NZ Post sells Datacom stake to NZ Super Fund for $142m
New Zealand Post has agreed to sell its 35% stake in Datacom Group to the New Zealand Superannuation Fund for $142 million to repay debt and bolster its capital.
The state-owned postal service had its credit rating cut to A+ from AA- in October as it searches for new revenue streams in the face of dwindling demand for traditional postal services. It will get a net gain of $76.4 million from the sale of Datacom.
"Having a significant amount of capital locked up in a minority shareholding does not meet the currency strategic needs of the New Zealand Post Group," chief executive Brian Roche says. The sale of shares in Datacom "is a move out of necessity given other capital priorities" within the group.
The funds will be used to restructure the group's debt position and fund strategic investments, he says.
NZ Post's profit rose 38% last year, mainly driven by record returns from its Kiwibank subsidiary. Postal revenue fell by $17 million as kiwis posted 54 million fewer letters.

Listed entries
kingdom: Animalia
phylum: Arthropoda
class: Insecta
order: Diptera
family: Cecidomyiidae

...

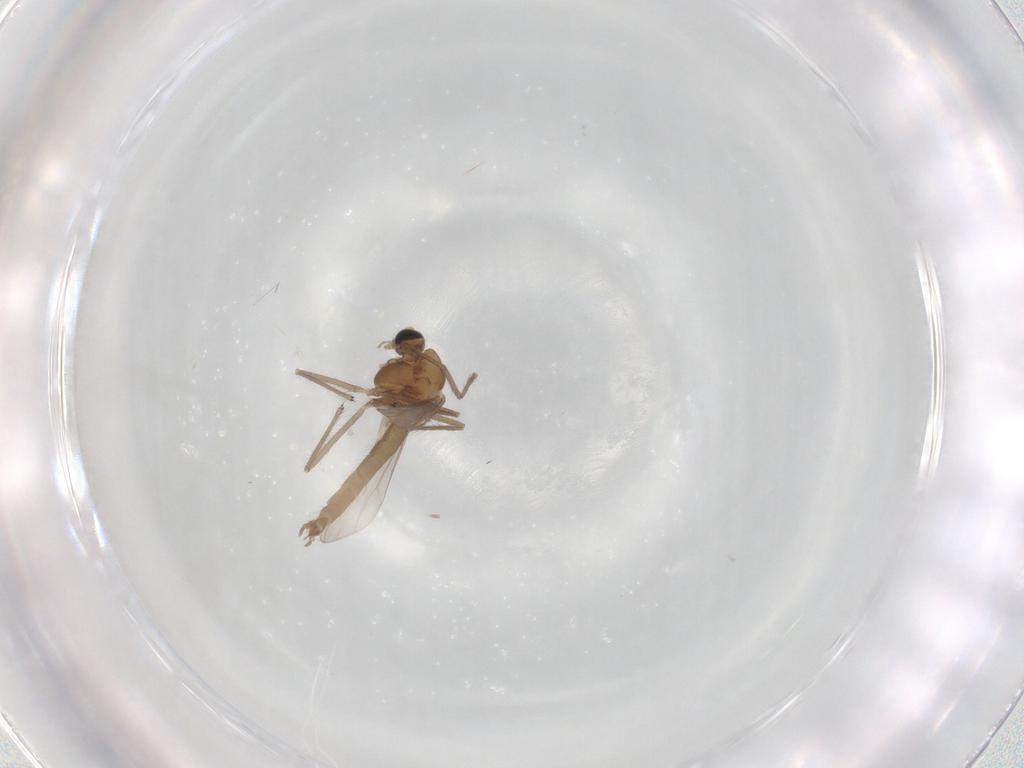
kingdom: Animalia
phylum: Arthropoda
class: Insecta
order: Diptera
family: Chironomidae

Task
Copy out the article above about NZ Post selling its Datacom stake in full, word for word.

Worked solution
NZ Post sells Datacom stake to NZ Super Fund for $142m
New Zealand Post has agreed to sell its 35% stake in Datacom Group to the New Zealand Superannuation Fund for $142 million to repay debt and bolster its capital.
The state-owned postal service had its credit rating cut to A+ from AA- in October as it searches for new revenue streams in the face of dwindling demand for traditional postal services. It will get a net gain of $76.4 million from the sale of Datacom.
"Having a significant amount of capital locked up in a minority shareholding does not meet the currency strategic needs of the New Zealand Post Group," chief executive Brian Roche says. The sale of shares in Datacom "is a move out of necessity given other capital priorities" within the group.
The funds will be used to restructure the group's debt position and fund strategic investments, he says.
NZ Post's profit rose 38% last year, mainly driven by record returns from its Kiwibank subsidiary. Postal revenue fell by $17 million as kiwis posted 54 million fewer letters.